I'm a bit new to Nix, is there a way to force a build from scratch rather than a fetch from cache? The docs are failing me here.

Synthetica9 commented 2 years ago

I think you want nix-build --check

r-burns commented 2 years ago

Linking likely related https://github.com/NixOS/nixpkgs/pull/144778 so I don't forget to look into it along with this

thiagokokada commented 2 years ago

Linking likely related #144778 so I don't forget to look into it along with this

Sorry, maybe I merged it too soon :sweat_smile: ?

r-burns commented 2 years ago

No no worries, I didn't link it there because I don't think the supportsLTO ~ isi686 cleanup is your responsibility.
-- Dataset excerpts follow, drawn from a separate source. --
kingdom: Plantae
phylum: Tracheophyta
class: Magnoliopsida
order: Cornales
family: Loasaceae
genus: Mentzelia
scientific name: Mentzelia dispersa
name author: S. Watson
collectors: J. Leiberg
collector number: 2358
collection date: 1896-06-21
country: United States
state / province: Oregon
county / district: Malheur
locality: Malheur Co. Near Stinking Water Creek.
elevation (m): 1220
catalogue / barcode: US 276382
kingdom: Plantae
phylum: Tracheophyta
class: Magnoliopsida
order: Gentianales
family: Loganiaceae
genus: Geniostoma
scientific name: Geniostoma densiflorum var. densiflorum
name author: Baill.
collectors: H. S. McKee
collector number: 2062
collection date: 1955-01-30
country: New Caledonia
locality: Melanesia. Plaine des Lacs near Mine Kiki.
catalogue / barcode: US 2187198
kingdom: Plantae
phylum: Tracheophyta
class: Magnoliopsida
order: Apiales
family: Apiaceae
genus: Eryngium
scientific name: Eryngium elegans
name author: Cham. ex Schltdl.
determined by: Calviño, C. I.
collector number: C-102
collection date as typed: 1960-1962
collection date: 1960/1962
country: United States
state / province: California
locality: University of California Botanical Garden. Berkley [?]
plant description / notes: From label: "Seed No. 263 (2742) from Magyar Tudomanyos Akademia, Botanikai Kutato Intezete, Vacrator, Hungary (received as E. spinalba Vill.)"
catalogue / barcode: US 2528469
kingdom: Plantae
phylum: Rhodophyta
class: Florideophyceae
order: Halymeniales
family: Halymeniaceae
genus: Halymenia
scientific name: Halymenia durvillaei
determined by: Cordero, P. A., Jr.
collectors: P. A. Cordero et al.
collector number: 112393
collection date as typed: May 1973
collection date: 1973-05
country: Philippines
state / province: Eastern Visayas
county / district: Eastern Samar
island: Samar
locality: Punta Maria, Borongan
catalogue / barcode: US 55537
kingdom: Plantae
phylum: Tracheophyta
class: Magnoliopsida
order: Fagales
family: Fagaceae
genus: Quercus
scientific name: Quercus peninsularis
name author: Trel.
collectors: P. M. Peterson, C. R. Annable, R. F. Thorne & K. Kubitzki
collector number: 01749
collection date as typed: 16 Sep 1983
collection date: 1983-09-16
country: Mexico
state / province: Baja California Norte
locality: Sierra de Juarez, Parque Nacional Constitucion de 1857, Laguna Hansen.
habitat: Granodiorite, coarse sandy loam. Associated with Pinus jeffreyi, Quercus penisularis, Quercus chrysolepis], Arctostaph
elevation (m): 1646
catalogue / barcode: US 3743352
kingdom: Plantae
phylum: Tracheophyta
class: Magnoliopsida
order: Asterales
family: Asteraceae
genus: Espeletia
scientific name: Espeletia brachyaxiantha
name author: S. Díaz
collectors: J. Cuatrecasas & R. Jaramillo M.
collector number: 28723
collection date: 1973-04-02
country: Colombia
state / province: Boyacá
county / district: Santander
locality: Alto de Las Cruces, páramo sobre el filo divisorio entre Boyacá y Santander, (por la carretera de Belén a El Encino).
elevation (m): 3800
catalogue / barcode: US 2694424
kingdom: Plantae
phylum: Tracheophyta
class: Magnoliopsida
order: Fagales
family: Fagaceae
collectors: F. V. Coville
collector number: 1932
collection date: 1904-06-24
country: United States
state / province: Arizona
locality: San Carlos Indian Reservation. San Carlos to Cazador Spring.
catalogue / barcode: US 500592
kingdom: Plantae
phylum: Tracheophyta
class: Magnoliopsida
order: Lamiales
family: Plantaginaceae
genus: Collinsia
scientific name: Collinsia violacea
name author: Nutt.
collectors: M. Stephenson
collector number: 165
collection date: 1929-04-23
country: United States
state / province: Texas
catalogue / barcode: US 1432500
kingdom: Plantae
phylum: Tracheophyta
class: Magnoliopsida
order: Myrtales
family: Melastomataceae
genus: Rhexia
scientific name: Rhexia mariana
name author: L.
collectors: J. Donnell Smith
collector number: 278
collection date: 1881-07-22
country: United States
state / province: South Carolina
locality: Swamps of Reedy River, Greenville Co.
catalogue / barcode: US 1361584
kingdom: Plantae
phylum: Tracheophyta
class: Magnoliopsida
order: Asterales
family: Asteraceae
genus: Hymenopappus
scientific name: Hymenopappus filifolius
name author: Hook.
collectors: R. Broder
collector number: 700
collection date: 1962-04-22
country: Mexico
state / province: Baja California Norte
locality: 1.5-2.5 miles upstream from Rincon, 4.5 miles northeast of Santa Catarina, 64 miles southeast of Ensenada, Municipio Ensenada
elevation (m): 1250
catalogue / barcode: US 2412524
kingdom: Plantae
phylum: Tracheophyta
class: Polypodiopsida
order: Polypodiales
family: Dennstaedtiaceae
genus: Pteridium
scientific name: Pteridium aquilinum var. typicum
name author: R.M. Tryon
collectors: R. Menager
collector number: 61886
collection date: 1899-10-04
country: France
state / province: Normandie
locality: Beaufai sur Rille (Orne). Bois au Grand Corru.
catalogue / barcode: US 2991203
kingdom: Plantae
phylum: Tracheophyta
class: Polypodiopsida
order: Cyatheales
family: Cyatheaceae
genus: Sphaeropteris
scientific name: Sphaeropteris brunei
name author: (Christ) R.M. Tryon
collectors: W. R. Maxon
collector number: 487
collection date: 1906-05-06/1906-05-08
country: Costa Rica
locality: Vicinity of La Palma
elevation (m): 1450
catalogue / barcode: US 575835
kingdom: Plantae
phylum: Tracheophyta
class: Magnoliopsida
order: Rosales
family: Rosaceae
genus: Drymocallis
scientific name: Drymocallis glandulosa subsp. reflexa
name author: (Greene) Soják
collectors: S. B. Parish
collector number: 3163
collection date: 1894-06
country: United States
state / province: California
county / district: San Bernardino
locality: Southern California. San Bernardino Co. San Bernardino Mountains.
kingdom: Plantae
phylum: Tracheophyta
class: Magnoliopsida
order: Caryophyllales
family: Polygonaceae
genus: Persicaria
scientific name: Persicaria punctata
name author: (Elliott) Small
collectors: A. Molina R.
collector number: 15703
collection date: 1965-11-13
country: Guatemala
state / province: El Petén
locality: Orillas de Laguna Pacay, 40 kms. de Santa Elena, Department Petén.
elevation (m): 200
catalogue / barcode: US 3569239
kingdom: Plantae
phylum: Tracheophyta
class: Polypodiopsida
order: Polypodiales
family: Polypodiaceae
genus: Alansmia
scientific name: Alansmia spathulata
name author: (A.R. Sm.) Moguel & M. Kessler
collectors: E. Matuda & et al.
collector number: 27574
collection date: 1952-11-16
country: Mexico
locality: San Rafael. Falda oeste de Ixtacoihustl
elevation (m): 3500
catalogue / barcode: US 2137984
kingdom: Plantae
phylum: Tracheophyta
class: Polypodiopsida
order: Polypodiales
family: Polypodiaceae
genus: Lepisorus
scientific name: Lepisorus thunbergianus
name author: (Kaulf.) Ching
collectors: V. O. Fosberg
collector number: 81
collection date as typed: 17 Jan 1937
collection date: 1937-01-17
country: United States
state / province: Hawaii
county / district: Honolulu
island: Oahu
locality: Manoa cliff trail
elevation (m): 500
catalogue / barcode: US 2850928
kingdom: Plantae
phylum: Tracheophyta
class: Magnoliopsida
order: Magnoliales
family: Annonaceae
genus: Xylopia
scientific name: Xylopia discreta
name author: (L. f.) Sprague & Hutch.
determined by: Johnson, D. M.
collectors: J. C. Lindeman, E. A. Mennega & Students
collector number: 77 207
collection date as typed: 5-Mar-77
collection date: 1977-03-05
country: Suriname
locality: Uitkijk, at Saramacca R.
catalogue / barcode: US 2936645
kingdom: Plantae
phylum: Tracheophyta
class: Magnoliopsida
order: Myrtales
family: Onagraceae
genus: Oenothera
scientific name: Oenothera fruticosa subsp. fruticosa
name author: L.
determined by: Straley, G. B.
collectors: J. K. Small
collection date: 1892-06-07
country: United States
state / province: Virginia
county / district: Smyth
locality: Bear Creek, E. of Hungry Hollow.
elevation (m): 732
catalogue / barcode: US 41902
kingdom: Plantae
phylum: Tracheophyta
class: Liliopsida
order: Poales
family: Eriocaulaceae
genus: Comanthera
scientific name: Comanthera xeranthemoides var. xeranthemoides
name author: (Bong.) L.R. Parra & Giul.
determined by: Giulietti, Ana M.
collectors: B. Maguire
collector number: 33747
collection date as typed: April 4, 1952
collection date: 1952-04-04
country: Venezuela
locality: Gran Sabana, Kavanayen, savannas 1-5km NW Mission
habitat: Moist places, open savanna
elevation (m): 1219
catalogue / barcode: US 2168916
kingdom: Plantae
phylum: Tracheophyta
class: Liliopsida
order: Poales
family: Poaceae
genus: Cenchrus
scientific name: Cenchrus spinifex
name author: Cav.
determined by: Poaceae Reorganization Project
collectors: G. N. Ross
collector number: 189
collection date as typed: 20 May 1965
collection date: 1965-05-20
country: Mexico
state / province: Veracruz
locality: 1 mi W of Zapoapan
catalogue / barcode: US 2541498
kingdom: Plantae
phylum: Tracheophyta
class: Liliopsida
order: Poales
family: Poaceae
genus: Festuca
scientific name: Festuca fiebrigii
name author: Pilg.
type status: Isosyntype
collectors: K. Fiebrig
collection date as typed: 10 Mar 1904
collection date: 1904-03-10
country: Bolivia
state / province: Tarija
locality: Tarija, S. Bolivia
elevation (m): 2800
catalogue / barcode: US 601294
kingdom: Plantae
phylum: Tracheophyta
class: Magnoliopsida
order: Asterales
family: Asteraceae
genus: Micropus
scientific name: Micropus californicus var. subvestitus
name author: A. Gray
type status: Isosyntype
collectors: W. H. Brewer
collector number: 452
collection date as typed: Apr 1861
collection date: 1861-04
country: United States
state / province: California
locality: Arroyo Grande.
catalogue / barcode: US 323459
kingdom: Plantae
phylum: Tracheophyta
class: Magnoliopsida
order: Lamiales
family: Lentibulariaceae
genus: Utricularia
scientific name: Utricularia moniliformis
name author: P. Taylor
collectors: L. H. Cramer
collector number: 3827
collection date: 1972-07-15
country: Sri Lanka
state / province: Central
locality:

There are probably other locations as well I'll need to look into.

r-burns commented 2 years ago

Hmm, so I was thinking I'd figure out the right host/target platform distinction for gcc and then expose whether it has LTO with e.g. stdenv.cc.hasLTO. But I'm unable to encounter any scenario where LTO doesn't work on i686, so I think we can reenable it fully, and I'll just remove the treewide i686-specific LTO workarounds if that sounds reasonable.

r-burns commented 2 years ago

Never mind, efivar is a reliable reproducer

Going to go ahead with the stdenv.cc.hasLTO strategy, happy to discuss alternatives here or in the upcoming PR.

efivar LTO seems broken for an unrelated reason (it's broken on x86_64 too), everything else seems to work fine with LTO on i686 (regardless of native or cross compilation). PR coming soon.